Medieval Studies The Use of Sarum and Other Liturgical Uses in Later Medieval Britain
by
Matthew Cheung Salisbury
  • LAST MODIFIED: 25 August 2021
  • DOI: 10.1093/obo/9780195396584-0289

Introduction

If the late medieval liturgy could be characterized by anything, it was diversity of practice from one place of worship to another, not only in the texts and music used in the services, but also in other areas, including the observance of saints’ days and of special practices with local traditions as well as in the patterns of ritual action that accompanied them. Each pattern of text, music, and ritual is most frequently called a liturgical “use” (from Lat. usus, i.e., “custom”). In medieval England, the most famous of these uses were “Sarum” or Salisbury Use, so called from its emanation from Salisbury Cathedral, and the Use of York, which derived from the practices of York Minster. Both came to be used, on an increasing basis, in their local area and were then adopted on a large scale in the southern and northern ecclesiastical provinces, respectively. These so-called secular Uses (as distinct from the liturgical patterns of monastic or conventual institutions) all stood within the Latin Rite, but they could be distinguished from one another by particular details of ritual and, more noticeably in their written witnesses, by the choice and order of the texts and chants of the Mass and Divine Office. By the turn of the 16th century, the uses of Sarum and York held a near monopoly on the secular English liturgy; by contrast, nearly every diocese on the Continent had its own Use, while other institutions adopted the Use of the Roman Curia. This article includes some of the historical scholarly efforts that have laid the groundwork for further research. Some of these are included for historiographical interest, especially to reflect on the long-held belief in the textual and musical fixity of English liturgical books, which has inevitably led to misconceptions about the ways that modern resources can be used. Catalogues and secondary sources tend, for instance, to use unrepresentative modern editions of liturgical texts and music (often really transcriptions of a single source) with the result that a single reading becomes normative. More recent investigations suggest a more complex textual and musical picture than philology can readily reveal. This bibliography is replete with references that seek to explore the variation in written witnesses, and other witnesses to practice, in order to illustrate the diversity of practice in worship and the richness of liturgical influence on the rest of intellectual activity in the Middle Ages.

Introductory Works

The best introduction to the late medieval liturgical picture in its historical context may be found in Pfaff 2009. Harper 1991 and Tolhurst 1942 give practical information for those preparing to study primary texts (or to perform them), as well as much helpful material for beginners. Salisbury 2018 suggests how someone new to the discipline might wish to engage with the available materials.

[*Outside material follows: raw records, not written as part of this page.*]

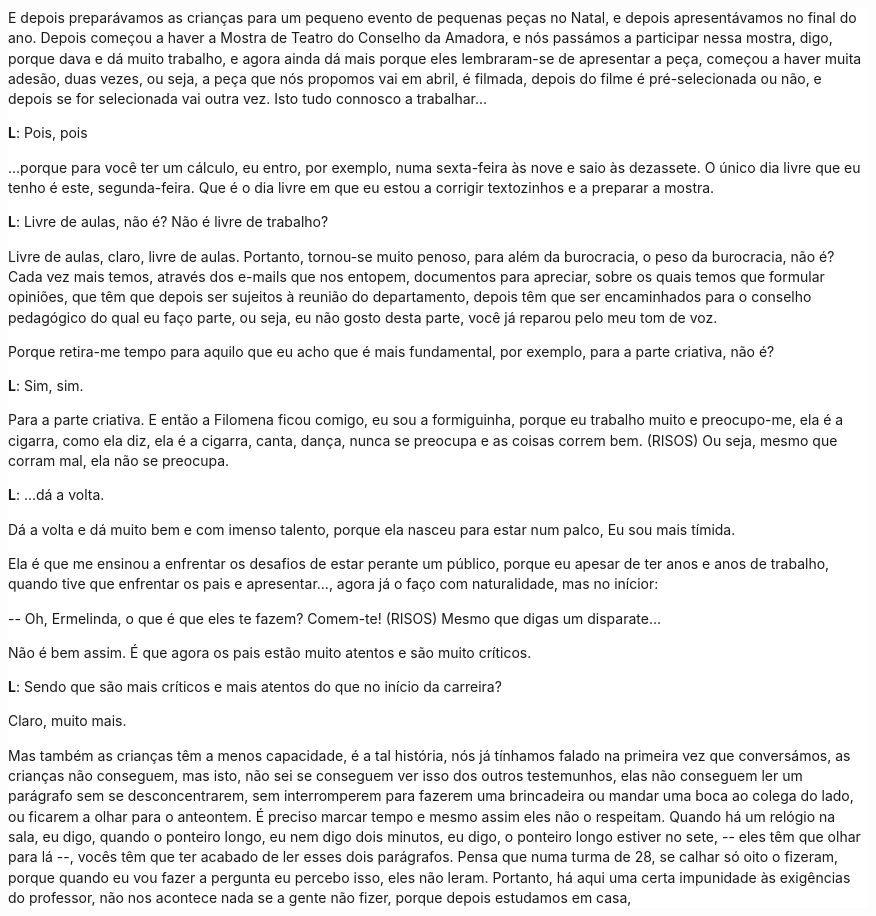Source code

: E depois preparávamos as crianças para um pequeno evento de pequenas peças no Natal,
e depois apresentávamos no final do ano.
Depois começou a haver a Mostra de Teatro do Conselho da Amadora, e nós passámos a
participar nessa mostra, digo, porque dava e dá muito trabalho, e agora ainda dá mais
porque eles lembraram-se de apresentar a peça, começou a haver muita adesão, duas
vezes, ou seja, a peça que nós propomos vai em abril, é filmada, depois do filme
é pré-selecionada ou não, e depois se for selecionada vai outra vez.
Isto tudo connosco a trabalhar...

**L**: Pois, pois

...porque para você ter um cálculo, eu entro, por exemplo,
numa sexta-feira às nove e saio às dezassete.
O único dia livre que eu tenho é este, segunda-feira. Que é o dia livre em que eu estou a corrigir
textozinhos e a preparar a mostra.

**L**: Livre de aulas, não é? Não é livre de trabalho?

Livre de aulas, claro, livre de aulas.
Portanto, tornou-se muito penoso, para além da burocracia, o peso da burocracia, não
é?
Cada vez mais temos, através dos e-mails que nos entopem, documentos para apreciar,
sobre os quais temos que formular opiniões, que têm que depois ser sujeitos à reunião
do departamento, depois têm que ser encaminhados para o conselho pedagógico do qual eu faço
parte, ou seja, eu não gosto desta parte, você já reparou pelo meu tom de voz.

Porque retira-me tempo para aquilo que eu acho que é mais fundamental, por exemplo,
para a parte criativa, não é?

**L**: Sim, sim.

Para a parte criativa.
E então a Filomena ficou comigo, eu sou a formiguinha, porque eu trabalho muito e preocupo-me,
ela é a cigarra, como ela diz, ela é a cigarra, canta, dança, nunca se preocupa e as coisas
correm bem. (RISOS)
Ou seja, mesmo que corram mal, ela não se preocupa.

**L**: ...dá a volta.

Dá a volta e dá muito bem e com imenso talento, porque ela nasceu para estar num palco, Eu
sou mais tímida.

Ela é que me ensinou a enfrentar os desafios de estar perante um público, porque eu apesar
de ter anos e anos de trabalho, quando tive que enfrentar os pais e apresentar..., agora
já o faço com naturalidade, mas no inícior:

-- Oh, Ermelinda, o que é que eles te fazem?
Comem-te! (RISOS) Mesmo que digas um disparate...

Não é bem assim.
É que agora os pais estão muito atentos e são muito críticos.

**L**: Sendo que são mais críticos e mais atentos do que no início da carreira?

Claro, muito mais.

Mas também as crianças têm a menos capacidade, é a tal história,
nós já tínhamos falado na primeira vez que conversámos, as
crianças não conseguem, mas isto, não sei se conseguem ver isso
dos outros testemunhos, elas não conseguem ler um parágrafo sem se
desconcentrarem, sem interromperem para fazerem uma brincadeira ou
mandar uma boca ao colega do lado, ou ficarem a olhar para o anteontem.
É preciso marcar tempo e mesmo assim eles não o respeitam.  Quando há
um relógio na sala, eu digo, quando o ponteiro longo, eu nem digo dois
minutos, eu digo, o ponteiro longo estiver no sete, -- eles têm que olhar
para lá --, vocês têm que ter acabado de ler esses dois parágrafos.
Pensa que numa turma de 28, se calhar só oito o fizeram, porque quando
eu vou fazer a pergunta eu percebo isso, eles não leram.  Portanto,
há aqui uma certa impunidade às exigências do professor, não nos
acontece nada se a gente não fizer, porque depois estudamos em casa,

  • Harper, John. The Forms and Orders of Western Liturgy from the Tenth to the Eighteenth Century: A Historical Introduction and Guide for Students and Musicians. Oxford: Clarendon, 1991.

    A classic handbook for students which introduces the non-specialist reader to the forms, genres, and patterns of medieval and early modern worship in the Christian West. Resting heavily on British (and especially Sarum) evidence and comparison with monastic (Benedictine) Use, it is lucidly written, but uncompromising in its precision.

  • Pfaff, Richard W. The Liturgy in Medieval England: A History. Cambridge, UK: Cambridge University Press, 2009.

    DOI: 10.1017/CBO9780511642340

    A detailed historical account of Latin liturgy in England from its inception to the Reformation, especially as revealed through its manuscript and printed sources. It has quickly become the standard reference work, and its coverage of even quite abstruse areas of the subject is always worth reading. Chapters 10 and onward give the best summary discussion of Sarum and other uses; chapters 4–9 address the post-Conquest situation in England.

  • Salisbury, Matthew Cheung. Worship in Medieval England. Past Imperfect. Leeds, UK: ARC Medieval Press, 2018.

    DOI: 10.1515/9781641891165

    In exploring three key questions in the study of medieval worship, Salisbury introduces some of the key ideas, resources, and methods that the reader might use in their own studies.

  • Tolhurst, J. B. L. The Monastic Breviary of Hyde Abbey. Vol. 6, Introduction to the English Monastic Breviaries. Henry Bradshaw Society 80. London: Harrison and Sons, 1942.

    A significant study of the Divine Office in its more complex monastic form, which was originally part of a multivolume edition of the Benedictine liturgy as it was practiced at Hyde Abbey, Winchester. It is a valuable introduction to the material in its own right.